Stored data

*****

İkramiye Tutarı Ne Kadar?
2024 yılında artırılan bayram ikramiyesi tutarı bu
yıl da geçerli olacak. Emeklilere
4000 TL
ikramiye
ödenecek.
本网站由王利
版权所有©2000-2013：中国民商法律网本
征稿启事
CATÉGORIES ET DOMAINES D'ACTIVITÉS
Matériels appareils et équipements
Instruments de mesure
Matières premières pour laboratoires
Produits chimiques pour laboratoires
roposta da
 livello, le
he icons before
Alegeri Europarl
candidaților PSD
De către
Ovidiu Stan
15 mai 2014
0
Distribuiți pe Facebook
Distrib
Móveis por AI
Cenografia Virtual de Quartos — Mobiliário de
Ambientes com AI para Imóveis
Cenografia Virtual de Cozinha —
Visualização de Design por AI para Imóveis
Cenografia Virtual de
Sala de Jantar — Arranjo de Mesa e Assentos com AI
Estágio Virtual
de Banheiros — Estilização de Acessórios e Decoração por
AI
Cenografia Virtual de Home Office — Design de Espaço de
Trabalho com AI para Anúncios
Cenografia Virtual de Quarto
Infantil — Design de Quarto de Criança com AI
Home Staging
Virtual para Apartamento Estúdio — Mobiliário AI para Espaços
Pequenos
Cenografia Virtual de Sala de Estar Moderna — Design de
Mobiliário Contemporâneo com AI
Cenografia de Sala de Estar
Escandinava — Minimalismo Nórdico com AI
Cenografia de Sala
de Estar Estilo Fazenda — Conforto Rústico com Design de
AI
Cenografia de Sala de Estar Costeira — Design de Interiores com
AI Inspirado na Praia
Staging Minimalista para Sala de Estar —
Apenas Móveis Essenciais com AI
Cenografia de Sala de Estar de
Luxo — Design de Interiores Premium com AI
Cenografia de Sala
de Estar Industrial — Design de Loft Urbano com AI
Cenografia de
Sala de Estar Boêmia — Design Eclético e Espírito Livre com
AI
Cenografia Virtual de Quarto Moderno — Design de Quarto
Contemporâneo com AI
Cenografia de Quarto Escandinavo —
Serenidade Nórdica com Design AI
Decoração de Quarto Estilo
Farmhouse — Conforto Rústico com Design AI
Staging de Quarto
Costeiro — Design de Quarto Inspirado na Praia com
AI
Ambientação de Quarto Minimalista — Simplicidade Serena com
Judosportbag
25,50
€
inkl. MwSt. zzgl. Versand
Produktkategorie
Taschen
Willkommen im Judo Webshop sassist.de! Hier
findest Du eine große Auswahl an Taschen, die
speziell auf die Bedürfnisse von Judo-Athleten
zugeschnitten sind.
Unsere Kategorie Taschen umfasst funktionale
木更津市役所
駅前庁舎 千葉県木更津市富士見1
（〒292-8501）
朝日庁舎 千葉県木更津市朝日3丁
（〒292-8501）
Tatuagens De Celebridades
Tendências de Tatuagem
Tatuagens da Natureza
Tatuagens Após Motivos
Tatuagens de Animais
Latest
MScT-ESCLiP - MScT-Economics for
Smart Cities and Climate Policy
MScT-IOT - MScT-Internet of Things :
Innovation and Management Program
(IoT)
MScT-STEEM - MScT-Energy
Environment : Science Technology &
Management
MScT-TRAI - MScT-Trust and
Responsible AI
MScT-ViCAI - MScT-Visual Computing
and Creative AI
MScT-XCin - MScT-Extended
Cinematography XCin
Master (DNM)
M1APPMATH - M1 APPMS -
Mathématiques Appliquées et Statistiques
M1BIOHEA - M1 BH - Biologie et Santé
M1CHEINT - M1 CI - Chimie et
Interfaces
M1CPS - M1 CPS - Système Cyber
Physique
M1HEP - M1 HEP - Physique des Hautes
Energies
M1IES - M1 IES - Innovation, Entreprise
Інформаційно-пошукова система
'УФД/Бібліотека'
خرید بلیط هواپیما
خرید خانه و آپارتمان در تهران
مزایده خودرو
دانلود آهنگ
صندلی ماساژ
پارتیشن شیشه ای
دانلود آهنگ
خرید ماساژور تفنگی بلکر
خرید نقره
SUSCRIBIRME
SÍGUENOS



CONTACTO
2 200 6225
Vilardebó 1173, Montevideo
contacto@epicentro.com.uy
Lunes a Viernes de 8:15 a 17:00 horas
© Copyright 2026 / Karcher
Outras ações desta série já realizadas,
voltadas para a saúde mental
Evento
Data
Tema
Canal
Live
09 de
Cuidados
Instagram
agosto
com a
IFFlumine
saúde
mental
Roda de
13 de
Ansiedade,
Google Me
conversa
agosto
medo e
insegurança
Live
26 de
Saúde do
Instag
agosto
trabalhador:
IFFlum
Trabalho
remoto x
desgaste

*****

Send back each record exactly, and include them all.

EXERCISE RESULT
İkramiye Tutarı Ne Kadar?
2024 yılında artırılan bayram ikramiyesi tutarı bu
yıl da geçerli olacak. Emeklilere
4000 TL
ikramiye
ödenecek.
本网站由王利
版权所有©2000-2013：中国民商法律网本
征稿启事
CATÉGORIES ET DOMAINES D'ACTIVITÉS
Matériels appareils et équipements
Instruments de mesure
Matières premières pour laboratoires
Produits chimiques pour laboratoires
roposta da
 livello, le
he icons before
Alegeri Europarl
candidaților PSD
De către
Ovidiu Stan
15 mai 2014
0
Distribuiți pe Facebook
Distrib
Móveis por AI
Cenografia Virtual de Quartos — Mobiliário de
Ambientes com AI para Imóveis
Cenografia Virtual de Cozinha —
Visualização de Design por AI para Imóveis
Cenografia Virtual de
Sala de Jantar — Arranjo de Mesa e Assentos com AI
Estágio Virtual
de Banheiros — Estilização de Acessórios e Decoração por
AI
Cenografia Virtual de Home Office — Design de Espaço de
Trabalho com AI para Anúncios
Cenografia Virtual de Quarto
Infantil — Design de Quarto de Criança com AI
Home Staging
Virtual para Apartamento Estúdio — Mobiliário AI para Espaços
Pequenos
Cenografia Virtual de Sala de Estar Moderna — Design de
Mobiliário Contemporâneo com AI
Cenografia de Sala de Estar
Escandinava — Minimalismo Nórdico com AI
Cenografia de Sala
de Estar Estilo Fazenda — Conforto Rústico com Design de
AI
Cenografia de Sala de Estar Costeira — Design de Interiores com
AI Inspirado na Praia
Staging Minimalista para Sala de Estar —
Apenas Móveis Essenciais com AI
Cenografia de Sala de Estar de
Luxo — Design de Interiores Premium com AI
Cenografia de Sala
de Estar Industrial — Design de Loft Urbano com AI
Cenografia de
Sala de Estar Boêmia — Design Eclético e Espírito Livre com
AI
Cenografia Virtual de Quarto Moderno — Design de Quarto
Contemporâneo com AI
Cenografia de Quarto Escandinavo —
Serenidade Nórdica com Design AI
Decoração de Quarto Estilo
Farmhouse — Conforto Rústico com Design AI
Staging de Quarto
Costeiro — Design de Quarto Inspirado na Praia com
AI
Ambientação de Quarto Minimalista — Simplicidade Serena com
Judosportbag
25,50
€
inkl. MwSt. zzgl. Versand
Produktkategorie
Taschen
Willkommen im Judo Webshop sassist.de! Hier
findest Du eine große Auswahl an Taschen, die
speziell auf die Bedürfnisse von Judo-Athleten
zugeschnitten sind.
Unsere Kategorie Taschen umfasst funktionale
木更津市役所
駅前庁舎 千葉県木更津市富士見1
（〒292-8501）
朝日庁舎 千葉県木更津市朝日3丁
（〒292-8501）
Tatuagens De Celebridades
Tendências de Tatuagem
Tatuagens da Natureza
Tatuagens Após Motivos
Tatuagens de Animais
Latest
MScT-ESCLiP - MScT-Economics for
Smart Cities and Climate Policy
MScT-IOT - MScT-Internet of Things :
Innovation and Management Program
(IoT)
MScT-STEEM - MScT-Energy
Environment : Science Technology &
Management
MScT-TRAI - MScT-Trust and
Responsible AI
MScT-ViCAI - MScT-Visual Computing
and Creative AI
MScT-XCin - MScT-Extended
Cinematography XCin
Master (DNM)
M1APPMATH - M1 APPMS -
Mathématiques Appliquées et Statistiques
M1BIOHEA - M1 BH - Biologie et Santé
M1CHEINT - M1 CI - Chimie et
Interfaces
M1CPS - M1 CPS - Système Cyber
Physique
M1HEP - M1 HEP - Physique des Hautes
Energies
M1IES - M1 IES - Innovation, Entreprise
Інформаційно-пошукова система
'УФД/Бібліотека'
خرید بلیط هواپیما
خرید خانه و آپارتمان در تهران
مزایده خودرو
دانلود آهنگ
صندلی ماساژ
پارتیشن شیشه ای
دانلود آهنگ
خرید ماساژور تفنگی بلکر
خرید نقره
SUSCRIBIRME
SÍGUENOS



CONTACTO
2 200 6225
Vilardebó 1173, Montevideo
contacto@epicentro.com.uy
Lunes a Viernes de 8:15 a 17:00 horas
© Copyright 2026 / Karcher
Outras ações desta série já realizadas,
voltadas para a saúde mental
Evento
Data
Tema
Canal
Live
09 de
Cuidados
Instagram
agosto
com a
IFFlumine
saúde
mental
Roda de
13 de
Ansiedade,
Google Me
conversa
agosto
medo e
insegurança
Live
26 de
Saúde do
Instag
agosto
trabalhador:
IFFlum
Trabalho
remoto x
desgaste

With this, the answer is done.